If you want any hope of a constructive on going relationship with this child then you need vigarously enforced boundaries with her and she needs to move out. Successful treatment for borderline personality disorder (which i think is now called something else) is incredibly rare and really only works if the person involves wants to engage/change. Right now you need space to retreat/disengage when your boundaries are not being respected and you don't have it. And your other children need respite.

simon50 · 18/07/2017 15:27

I admire your strength for being able to hold it all together with little support from DH.
Sorry, but the 19yr old has to go, for the mental health of your whole family.
I had a younger x BIL who lied and stole, the MIL had to keep her bedroom door locked and any money with her at all times or he would have it away. Sorry to say he never changed and in his late 40s is still a cheat and looser.
Good luck and stay strong.

BrazillaBells · 18/07/2017 15:30

I'd cut all ties, You've done the best you can. Can concentrate on giving your energy to your other children.

chirpyburbycheapsheep · 18/07/2017 15:38

Successful treatment for borderline personality disorder (which i think is now called something else) is incredibly rare and really only works if the person involves wants to engage/change

It is now often referred to as Complex Post Traumatic Stress Disorder as it is being increasingly recognised as a response to developmental trauma of one kind or another. Success is rare partly because it has previously been treated as a purely biological disorder rather than understanding it as a response (which will of course be influenced by personality). I am not excusing her behaviour by the way, just offering further insight.

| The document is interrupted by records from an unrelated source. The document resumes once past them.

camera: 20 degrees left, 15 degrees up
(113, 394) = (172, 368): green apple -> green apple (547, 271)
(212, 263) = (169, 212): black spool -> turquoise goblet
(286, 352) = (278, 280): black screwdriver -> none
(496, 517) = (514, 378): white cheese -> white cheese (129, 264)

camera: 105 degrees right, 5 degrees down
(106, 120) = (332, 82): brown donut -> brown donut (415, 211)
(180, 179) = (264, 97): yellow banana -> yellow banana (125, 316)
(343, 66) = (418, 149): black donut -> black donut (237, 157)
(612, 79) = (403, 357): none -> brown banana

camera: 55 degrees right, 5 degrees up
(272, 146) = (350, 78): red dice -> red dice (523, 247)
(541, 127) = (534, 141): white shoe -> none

I am sorry you are going through this and only hope she gets the help she clearly needs and your other children aren't too badly effected by her behaviour Flowers

user1476869312 · 18/07/2017 15:40

I agree that you would not be unreasonable to cut ties with your older child and prioritise your younger ones, but there is something else that comes to mind.
Your eldest clearly does have a mental health issue of some description, and, from what you say, your DP is more tolerant than you of this child's behaviour (to the extent of favouring this child over the others), which started to become a problem at adolescence.

Have you ever wondered if there could be a connection between these two things?

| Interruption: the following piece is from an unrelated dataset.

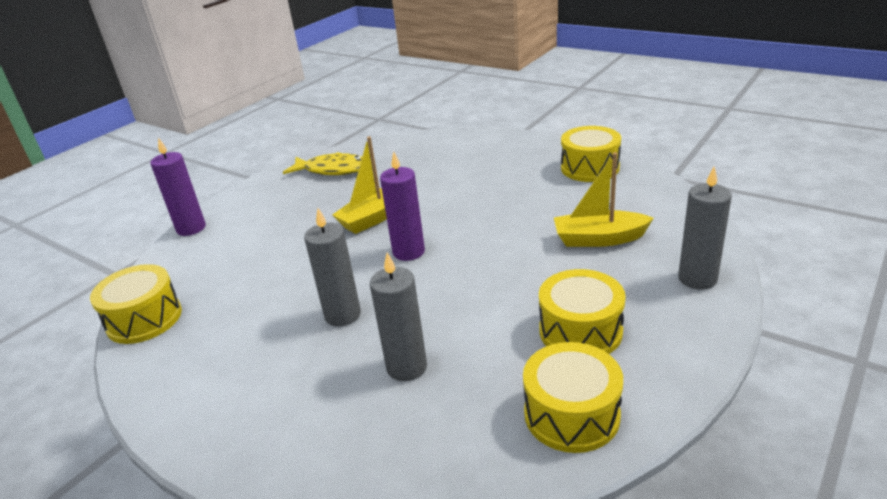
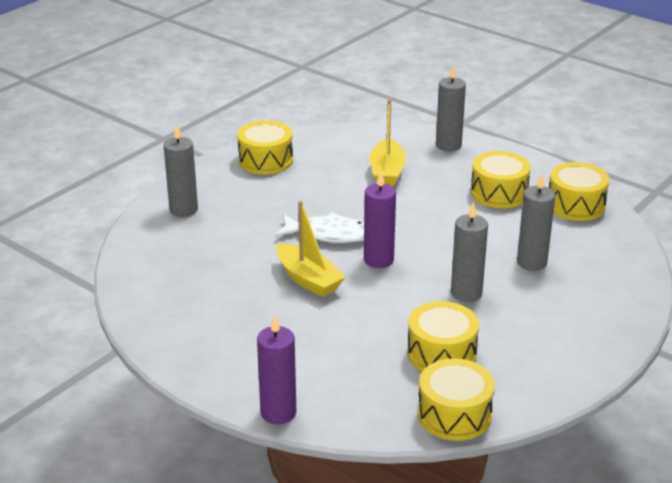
camera: 90 degrees left, 0 degrees up
(239, 305) = (441, 354): none -> yellow drum
(333, 170) = (179, 311): yellow fish -> none
(454, 219) = (329, 234): none -> white fish
(484, 147) = (183, 210): none -> grey candle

kazillionaire · 18/07/2017 15:42

You can't help the 19 year old any more, think of the others and change the locks - let them find someone else to lie to

Oliversmumsarmy · 18/07/2017 15:43

Given what she has said to people especially about your friend which could have a negative impact on her business would a solicitors letter to your DD mentioning slander and court and explaining to her that if she gets taken to court and tells lies she will end up in prison.

I know it is a long shot.

Or could you put an add in the local paper with a photo and a line underneath saying

I AM A LIAR. To shame her and let people know how she twists things.

Is she on any drugs, drink etc which could be aggravating things.

BarbarianMum · 18/07/2017 15:45

You are advocating shaming as a way of treating a mental health disorder? Shock Are you on glue?